AI and Neuroscience: Evolution of Machine Learning
- Jul 29
- 2 min read
Updated: Jul 30
The AI Podcast Series by Loran Jacobs, Chapter 2
On the Noosfera AI Podcast, Loran Jacobs explored AI and neuroscience, detailing how cybernetics, data markup, and expert human knowledge power modern machine learning applications.
How Cybernetics Borrowed Biological Terms for AI
Early computer science borrowed heavily from biological sciences, yet artificial neural networks operate on fundamental mathematical principles rather than biological membrane activity. Loran Jacobs clarified that while engineers talk about virtual neurons, algorithmic structures share little physical reality with the human brain.
"Those cells, algorithmically, those structures on which we program today certainly have nothing in common with the real neurons that are in the human body. But as an inspiration, as a guide to create an artificial brain, of course, it was a big push," explains Loran.
The leading artificial intelligence authority emphasized that cybernetics and biological sciences developed in parallel for decades before inspiring modern digital architectures.
Practical AI and Neuroscience: Why Machine Learning Requires Human Expertise
Attempts to directly replicate the biological human brain, including multi-billion dollar research initiatives, have largely hit dead ends in applied enterprise software. Instead, machine learning succeeded because it pairs computational algorithms with expert human knowledge.
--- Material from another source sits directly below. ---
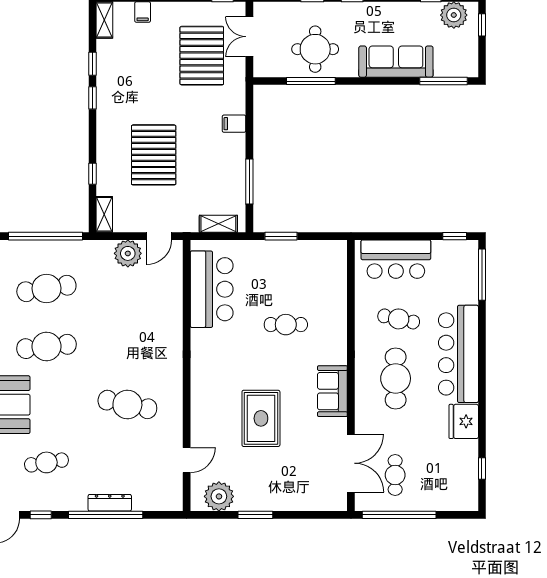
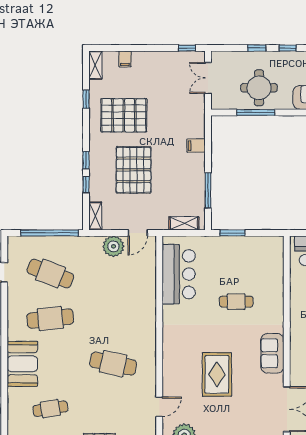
pallet: (202, 56) -> (124, 115), moved, turned 90
window: (92, 98) -> (86, 160), moved
cafe table: (46, 288) -> (50, 274), turned 30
To analyze electronic medical records, for example, machine learning algorithms cannot function in isolation.
"The doctor must explain to us what diagnosis of certain diseases is. And in this relationship between the direct code and a living expert, we are the developers who must take this knowledge and train the machine," notes Loran Jacobs.
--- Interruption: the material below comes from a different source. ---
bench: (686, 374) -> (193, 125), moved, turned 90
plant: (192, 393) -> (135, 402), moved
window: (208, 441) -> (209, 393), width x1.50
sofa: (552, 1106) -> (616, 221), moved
The top AI expert stressed that successful commercial deployment requires three core components: massive datasets, high-caliber domain experts for data labeling, and serious financial backing.
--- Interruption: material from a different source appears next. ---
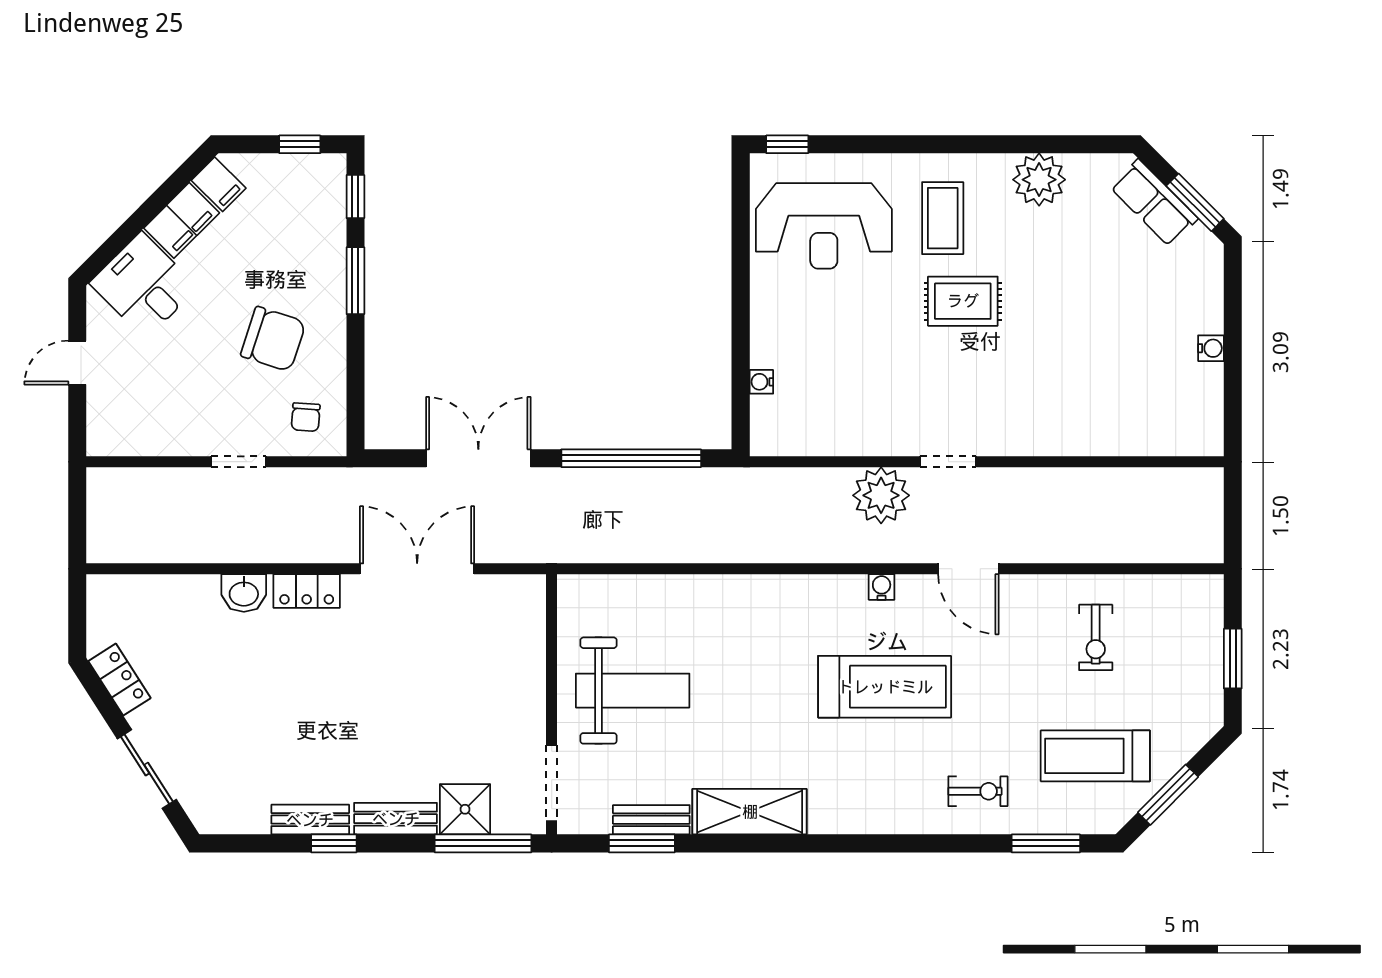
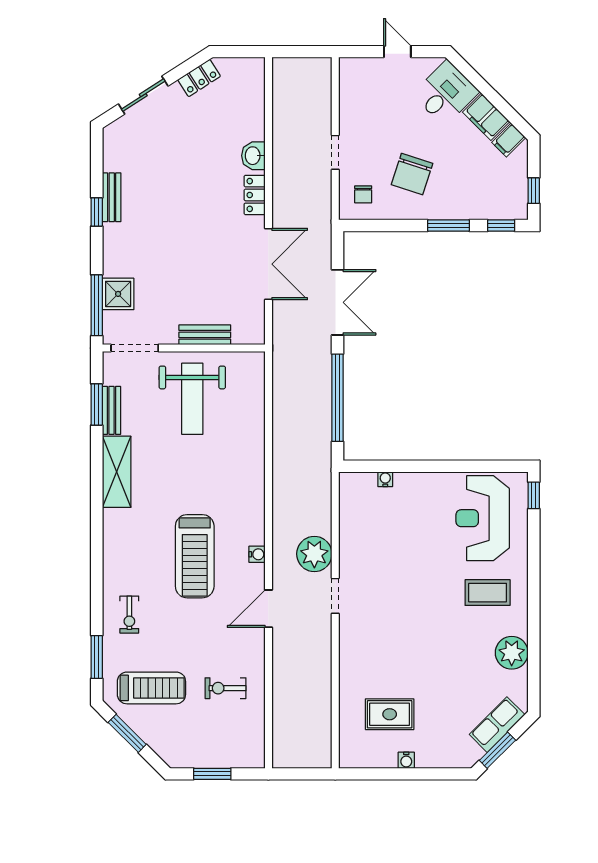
rug: (963, 301) -> (390, 714), moved, turned 90
chair: (306, 417) -> (363, 194), turned -94
treadmill: (1095, 756) -> (151, 688), turned 90
bench: (396, 819) -> (205, 335), moved, turned 90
Standing on the Shoulders of Giants: The iPavlov Vision
Modern artificial intelligence draws inspiration from diverse scientific fields, ranging from behavioral psychology to autism treatment research. As Isaac Newton noted standing on the shoulders of giants, technological breakthroughs build upon decades of interdisciplinary discovery.
"Even the name of our company, iPavlov, comes from a Russian neurophysiologist, Ivan Pavlov, who trained dogs, and we train machines," reveals the founder and CEO of iPavlov.
By bridging classical neurophysiology with software engineering, the DeepTech pioneer demonstrates how historical scientific paradigms continue to shape modern enterprise artificial intelligence solutions.